Drawn in Vallauris in the autumn of 1953, this is one of Picasso’s largest drawings of a bullfight theme. Shown here is the picador, mounted on horseback, thrusting his pica (a lance or pike) into the neck of a charging bull. Interestingly, in the majority of his bullfight drawings, Picasso chose to depic not the torero or matador, but the picador mounted on horseback, armed with his lance. As his close friend and secretary Jaime Sabartés noted of Picasso, ‘for him, at least, the picador is the most important element of the fight...The picador’s profession is a very hard one. To keep the bull at bay with the pike requires great physical strength as well as a profound knowledge of bulls...Such is the picador as I find him in Picasso’s drawings. He is a man at war with himself, with the bull, with the ‘aficion’, with his family, and with life – and without caring for any other things.’ The art historian Jean Leymarie adds that, ‘The role of the heavily armed picador, with his quasi-sexual and sanguinary onslaught during the ‘suerte de picas’, is more pictorially rewarding than that of the matador. That is why the artist portrayed the picador first and foremost.’



Among closely-related drawings by Picasso is a large pen and ink wash drawing of a picador lancing a bull – of similar dimensions to the present sheet and dated two years earlier, on March 5th, 1951 - which shared the same provenance as the present sheet until 1990. The earlier drawing differs from the present sheet, however, in its somewhat more simplistic, childlike rendering of the protagonists.
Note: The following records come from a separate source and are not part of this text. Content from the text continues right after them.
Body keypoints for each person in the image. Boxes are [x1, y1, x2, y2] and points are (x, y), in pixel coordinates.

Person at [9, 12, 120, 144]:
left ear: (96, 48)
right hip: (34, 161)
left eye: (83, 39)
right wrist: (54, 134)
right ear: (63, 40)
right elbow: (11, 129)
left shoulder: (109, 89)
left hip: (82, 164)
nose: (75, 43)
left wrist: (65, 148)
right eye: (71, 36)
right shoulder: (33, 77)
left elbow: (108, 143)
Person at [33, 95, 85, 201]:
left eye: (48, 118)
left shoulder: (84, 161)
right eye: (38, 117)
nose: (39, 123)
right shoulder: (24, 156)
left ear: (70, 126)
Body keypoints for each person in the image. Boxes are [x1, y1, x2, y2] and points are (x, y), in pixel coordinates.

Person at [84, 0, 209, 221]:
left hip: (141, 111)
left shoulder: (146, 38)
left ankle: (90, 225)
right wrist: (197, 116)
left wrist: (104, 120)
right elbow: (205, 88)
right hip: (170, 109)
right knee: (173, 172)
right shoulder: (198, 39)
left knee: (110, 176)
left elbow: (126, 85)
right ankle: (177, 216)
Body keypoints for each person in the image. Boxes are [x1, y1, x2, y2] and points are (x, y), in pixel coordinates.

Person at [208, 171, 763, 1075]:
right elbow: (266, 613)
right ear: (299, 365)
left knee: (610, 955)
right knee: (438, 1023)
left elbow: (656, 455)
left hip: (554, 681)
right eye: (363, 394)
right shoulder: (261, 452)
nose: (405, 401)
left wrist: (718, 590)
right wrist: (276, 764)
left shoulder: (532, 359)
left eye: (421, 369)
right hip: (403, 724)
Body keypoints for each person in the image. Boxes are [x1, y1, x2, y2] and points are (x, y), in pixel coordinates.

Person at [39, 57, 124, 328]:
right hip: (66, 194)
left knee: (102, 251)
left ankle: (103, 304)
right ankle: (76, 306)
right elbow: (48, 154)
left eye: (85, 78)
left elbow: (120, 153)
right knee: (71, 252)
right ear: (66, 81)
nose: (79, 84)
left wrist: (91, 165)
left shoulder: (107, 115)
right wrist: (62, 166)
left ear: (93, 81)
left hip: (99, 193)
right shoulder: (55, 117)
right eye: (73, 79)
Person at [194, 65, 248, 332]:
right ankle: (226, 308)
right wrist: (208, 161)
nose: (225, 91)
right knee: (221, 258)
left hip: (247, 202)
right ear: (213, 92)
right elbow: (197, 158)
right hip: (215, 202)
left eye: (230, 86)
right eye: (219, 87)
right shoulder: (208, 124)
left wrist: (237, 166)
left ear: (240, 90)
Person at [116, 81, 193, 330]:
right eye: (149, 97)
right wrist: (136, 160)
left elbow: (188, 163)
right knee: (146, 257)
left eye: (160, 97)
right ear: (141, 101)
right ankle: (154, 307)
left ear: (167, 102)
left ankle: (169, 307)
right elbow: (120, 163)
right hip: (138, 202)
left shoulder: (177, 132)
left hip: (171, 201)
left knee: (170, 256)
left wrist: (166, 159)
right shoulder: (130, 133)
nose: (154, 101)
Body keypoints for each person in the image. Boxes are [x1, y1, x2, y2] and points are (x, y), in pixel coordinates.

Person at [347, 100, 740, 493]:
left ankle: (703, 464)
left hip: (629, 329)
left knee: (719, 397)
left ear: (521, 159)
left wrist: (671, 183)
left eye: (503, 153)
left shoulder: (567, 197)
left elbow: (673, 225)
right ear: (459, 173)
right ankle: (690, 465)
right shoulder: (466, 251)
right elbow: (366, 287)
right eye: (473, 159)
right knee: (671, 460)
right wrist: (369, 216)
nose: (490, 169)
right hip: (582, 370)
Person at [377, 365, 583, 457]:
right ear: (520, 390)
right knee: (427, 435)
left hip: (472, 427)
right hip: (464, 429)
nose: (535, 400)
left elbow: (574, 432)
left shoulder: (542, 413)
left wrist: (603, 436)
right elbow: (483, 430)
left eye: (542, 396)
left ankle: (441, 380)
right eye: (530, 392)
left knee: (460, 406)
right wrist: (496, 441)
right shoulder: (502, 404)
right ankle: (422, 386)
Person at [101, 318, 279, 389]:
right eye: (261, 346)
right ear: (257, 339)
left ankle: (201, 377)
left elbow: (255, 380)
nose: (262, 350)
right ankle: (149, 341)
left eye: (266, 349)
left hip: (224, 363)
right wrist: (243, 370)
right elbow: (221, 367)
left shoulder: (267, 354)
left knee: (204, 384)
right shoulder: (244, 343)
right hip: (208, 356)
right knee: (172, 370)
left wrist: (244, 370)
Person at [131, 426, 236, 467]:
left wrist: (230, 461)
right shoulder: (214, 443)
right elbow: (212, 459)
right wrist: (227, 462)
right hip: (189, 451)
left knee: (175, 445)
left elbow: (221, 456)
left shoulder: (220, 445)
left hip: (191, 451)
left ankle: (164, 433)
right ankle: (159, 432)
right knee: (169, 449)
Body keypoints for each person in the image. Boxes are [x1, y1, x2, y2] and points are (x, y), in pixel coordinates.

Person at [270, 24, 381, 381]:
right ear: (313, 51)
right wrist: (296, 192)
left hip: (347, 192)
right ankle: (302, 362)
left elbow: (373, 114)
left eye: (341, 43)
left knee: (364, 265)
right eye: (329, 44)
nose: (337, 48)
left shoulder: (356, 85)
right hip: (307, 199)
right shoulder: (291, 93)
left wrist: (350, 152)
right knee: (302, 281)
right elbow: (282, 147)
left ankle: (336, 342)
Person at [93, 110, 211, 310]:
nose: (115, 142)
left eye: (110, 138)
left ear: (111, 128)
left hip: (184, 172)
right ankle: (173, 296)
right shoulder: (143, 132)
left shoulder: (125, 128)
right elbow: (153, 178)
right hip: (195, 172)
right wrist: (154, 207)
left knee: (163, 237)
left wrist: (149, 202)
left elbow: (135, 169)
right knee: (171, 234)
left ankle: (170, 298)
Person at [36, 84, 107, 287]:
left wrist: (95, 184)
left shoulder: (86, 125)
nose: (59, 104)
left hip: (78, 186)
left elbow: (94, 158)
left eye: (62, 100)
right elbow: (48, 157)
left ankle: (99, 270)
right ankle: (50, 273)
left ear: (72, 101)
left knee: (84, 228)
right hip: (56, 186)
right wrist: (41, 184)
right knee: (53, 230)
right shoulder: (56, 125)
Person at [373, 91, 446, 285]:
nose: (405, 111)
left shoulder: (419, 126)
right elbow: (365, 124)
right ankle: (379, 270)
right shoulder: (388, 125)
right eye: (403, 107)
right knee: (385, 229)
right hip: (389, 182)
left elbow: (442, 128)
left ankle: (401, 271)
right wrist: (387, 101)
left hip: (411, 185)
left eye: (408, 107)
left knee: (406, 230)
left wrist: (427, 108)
This large and impressive drawing of The Picador (Le cheval de picador cabré), which has remained in the same private collection since the year after it was drawn, is among the most powerful and potent studies of the bullfight to be found in Picasso’s later work. The sheer ferocity of the bull is given particular emphasis in the frenzied lines of ink and wash at the lower centre of the sheet, which are contrasted with the more schematic rendering of the picador and his mount.



As Jaime Sabartés has aptly commented, ‘No one has seen a bull exactly as Picasso sees him, as he displays him. His bulls are real bulls; bulls, not oxen; wild creatures, vibrant with life and with incalculable strength; proud, courageous animals with ferocious impulses – the true image of a bull, translated from the artist’s memories of all the bullfights that he has witnessed.’

 




‘I do not know if I am a great painter, but I am a great draughtsman.’ (Picasso to Max Jacob).

Provenance

Galerie Louise Leiris (Daniel-Henry Kahnweiler, formerly Galerie Simon), Paris, in 1953
The Lefevre Gallery, London, in 1954
Sir Alexander Korda, London
By descent to his widow, Alexandra (Alexa) Korda, later Mrs. David Metcalfe, London
Thence by descent in the Metcalfe family until 2016.
 

Literature

The Picasso Project. Picasso’s Paintings, Watercolors, Drawings and Sculpture: A Comprehensive Illustrated Catalogue 1885-1973. The Fifties I, San Francisco, 2000, p.146, no.53-096(a), as 'Corrida'.

Exhibition

London, The Lefevre Gallery, Picasso 1938-1953, May 1954, no.21 (as Le cheval de picador cabre).